## Your task
Give the data back exactly. Leave out any images.

>>>

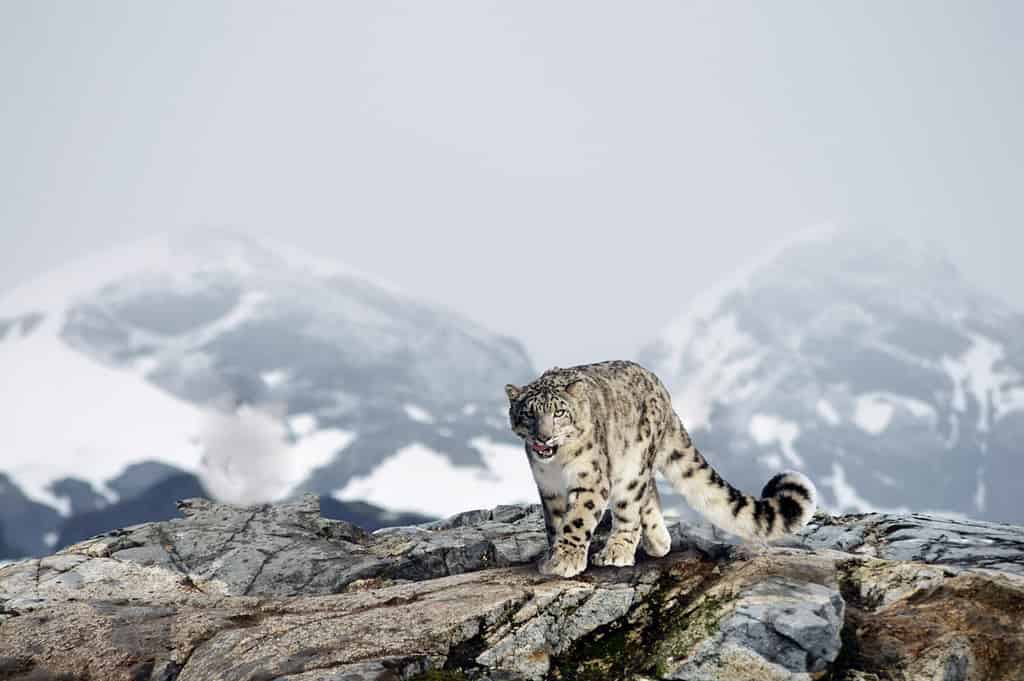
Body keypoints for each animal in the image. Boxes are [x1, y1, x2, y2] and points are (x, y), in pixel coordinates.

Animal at [507, 358, 819, 577]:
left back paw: (617, 551)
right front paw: (553, 556)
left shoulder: (590, 479)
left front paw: (565, 560)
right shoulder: (548, 488)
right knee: (649, 494)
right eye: (528, 414)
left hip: (633, 465)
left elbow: (578, 519)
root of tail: (661, 388)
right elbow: (555, 523)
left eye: (559, 412)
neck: (556, 465)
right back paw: (658, 541)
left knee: (631, 505)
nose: (543, 437)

<<<

## Worked solution
Body keypoints for each animal in the image. Boxes are [x1, y1, x2, y2] and points are (x, y), in pixel coordinates.

Animal at [507, 358, 819, 577]:
left back paw: (617, 551)
right front paw: (553, 556)
left shoulder: (590, 479)
left front paw: (565, 560)
right shoulder: (548, 488)
right knee: (649, 494)
right eye: (528, 414)
left hip: (633, 465)
left elbow: (578, 519)
root of tail: (661, 388)
right elbow: (555, 523)
left eye: (559, 412)
neck: (556, 465)
right back paw: (658, 541)
left knee: (631, 505)
nose: (543, 437)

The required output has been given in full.